An incorrect assumption on my part. I learned instead that a lot of the ingrained attitudes about womyn's breasts had burrowed into my psyche more deeply than I'd previously figured.
These were not "intrinsic" levels of comfort that weren't being met, but rather sociocultural ones. Without a bra on, I felt under-dressed, unprepared, exposed, unprofessional, sloppy, dirty, and, to be honest, sexualized (well, more sexualized than I was used to being). I was also very paranoid at first that if I didn't wear a bra every day my breasts would become "saggy," as many men have carefully mansplained to me over the years, speaking slowly and enunciating carefully to be sure I understood that if my breasts weren't perky for the entirety of my life I would not be fuckable and therefore devoid of any value.
So at first it was bad enough going about my day like without my standard titty crutch. Going to work, where I was paid to present an image of professionalism (and yes, for womyn, being "professional" means strapping down certain and always inherently sexual parts of your body and them molding and shaping them into looking as homogeneous as possible), was out of the question.
I began my current job shortly after the new year, and up until now, the weather has been cold enough that I can go braless and it won't matter one bit because during the winter months I layer myself with about two-thousand shirts, cardigans, jackets, and coats. I could have been wearing these every day and no one would have noticed. The weather is warming, however, and with summer comes a dilemma: continue doing as I have been and not wear a bra, thinness of my blouse or whatever be damned, or wear one out of "respect" for my very important job?

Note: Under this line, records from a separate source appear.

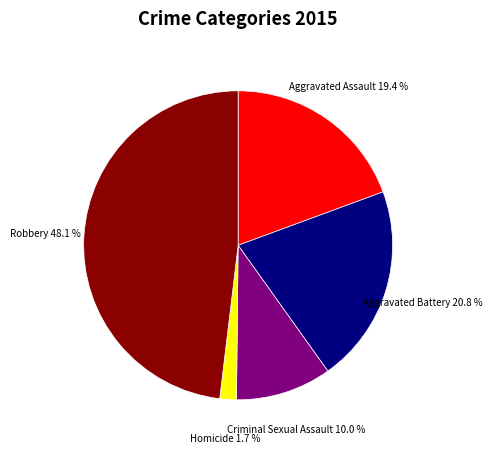

Is it true that Aggravated Battery is 21% of the pie?

True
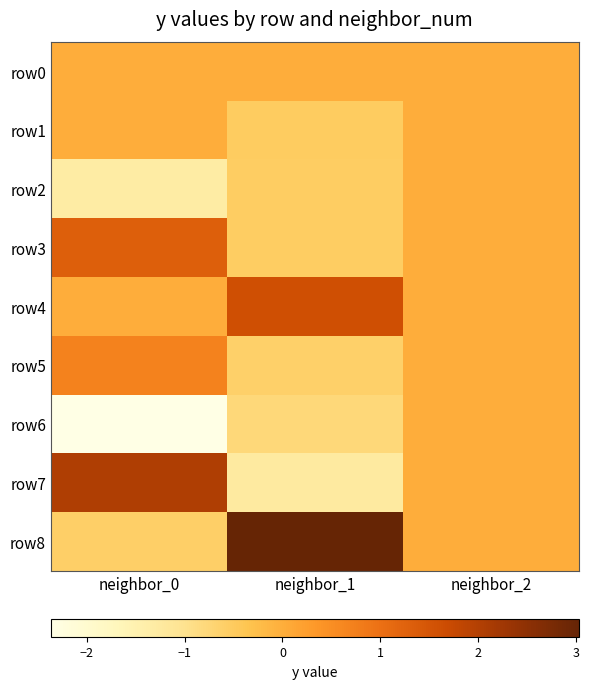

At neighbor_1, list the series in order from smallest to largest.

row7, row6, row5, row2, row3, row1, row0, row4, row8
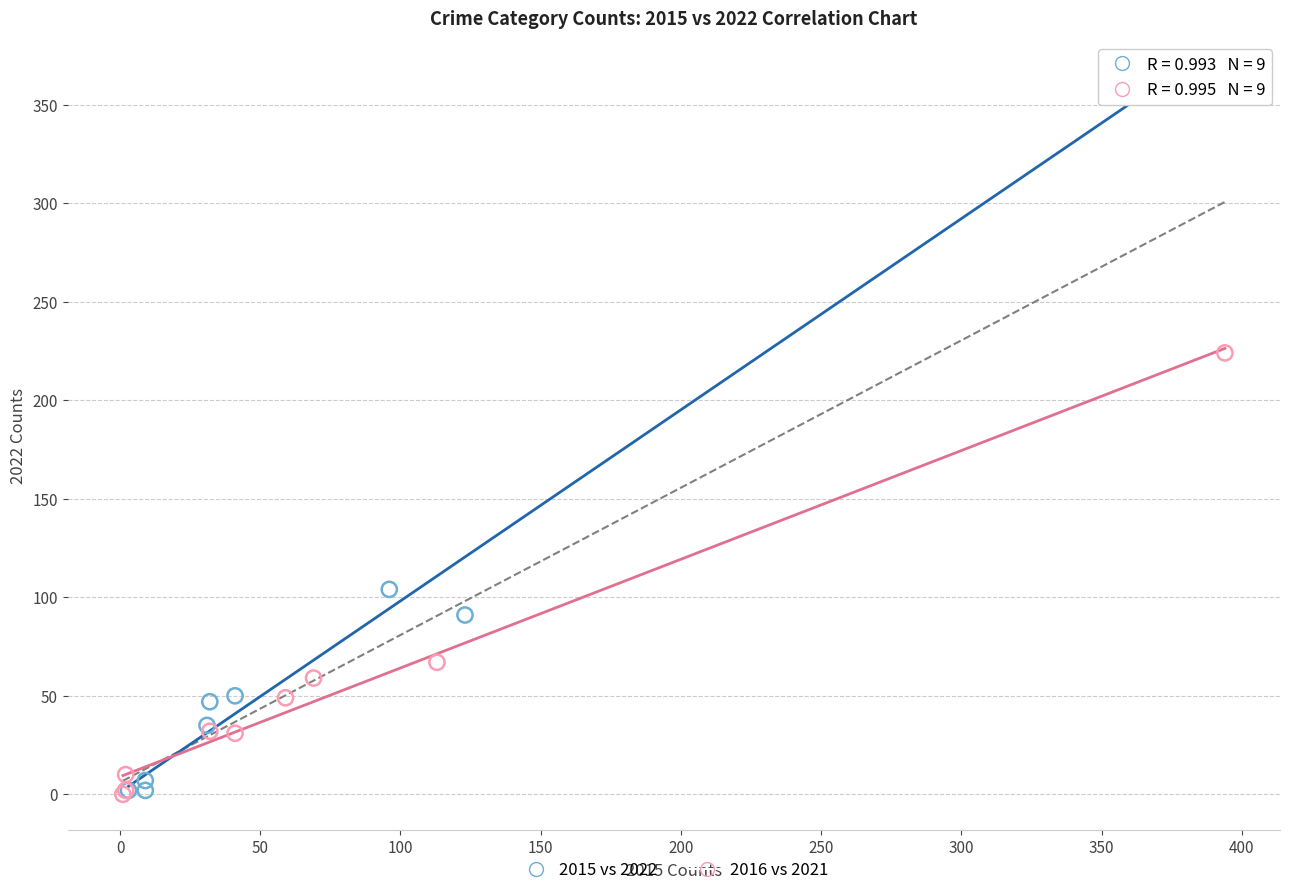

Which series has the largest Y range (max minus min)?

2015 vs 2022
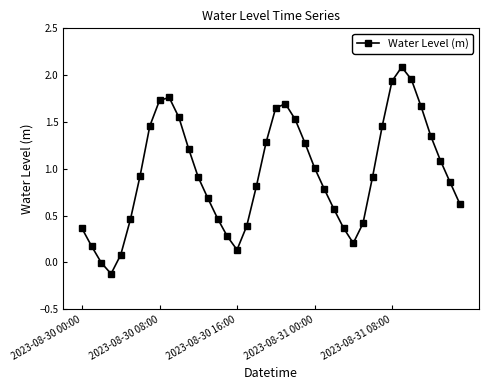

Does the chart display data point markers on the line(s)?

Yes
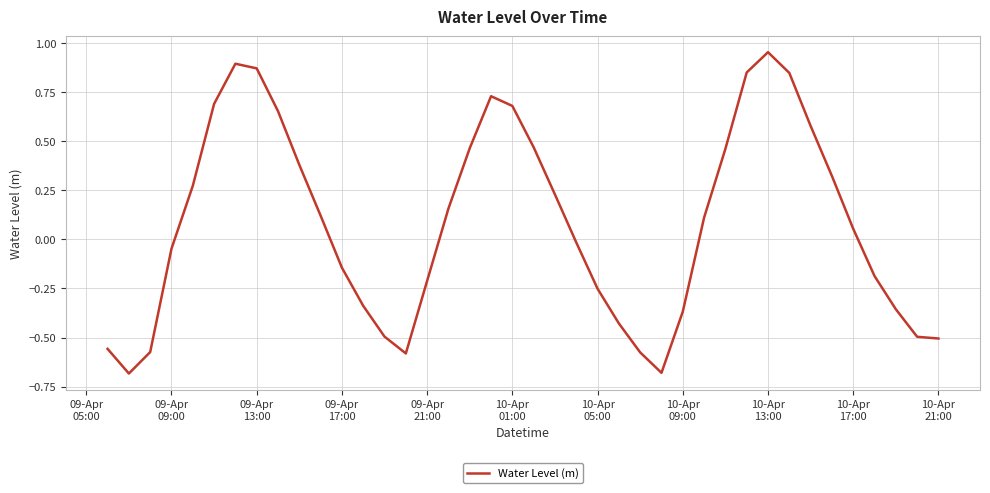

What is the difference between the maximum and minimum values?

1.6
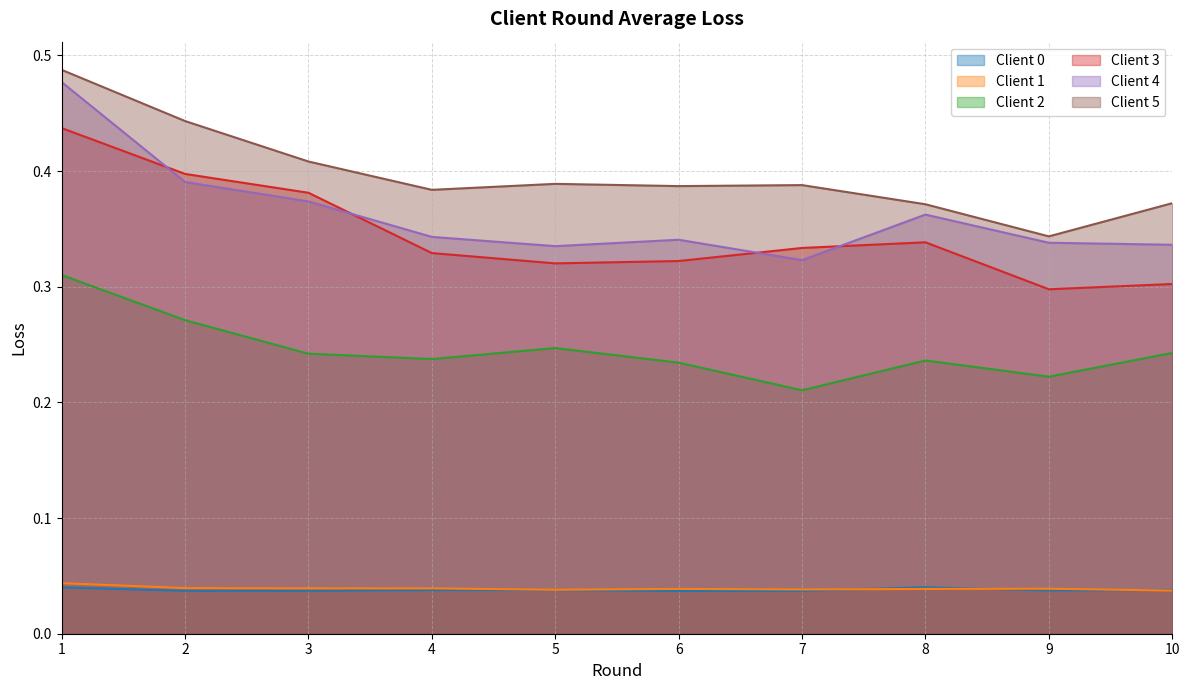

At how many categories does at least one series exceed 0?

10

Part of my hesitation here is that I am not at all convinced that the HR director or whoever wouldn't pull me aside and ask me to cease and desist with this braless scheme because how could I expose myself like that?, in so many words. I just don't think I could handle the humiliation; it's bad enough to already be blamed, along with all of the other womyn in my office, for "distracting" dude employees with our unbridled sexuality and wild tresses and heaving bosoms and whatnot [NB: I don't really have any of these things, which makes it even more confusing].
Whenever a man explains to me (slowly and carefully, of course, with careful attention to enunciation rather than any input the vaginas in the room may have) that feminine hotness is distracting and must contained by those of us radiating it, I wonder why no one ever asked me about what I thought was sexily distracting. Is no one concerned that the dudes who look like chicks aren't covered up? Is no one bothered by me being titillated by broad-shouldered men or short-haired ladies? Why aren't dudes asked to change their clothing in any way, for the good of the office, of course? Does my boner not matter? I've come to the conclusion that, of course, that's it not about boners and never was. It's about control.
Which is why I'm still at my personal impasse. To bra or not? It would be funny if I just went without one and no one noticed or cared, but it would be significantly less humorous if I did and got noticed/chastised/reprimanded/asking to cover it up, for the sake of the children. I don't know what to do. What do you think?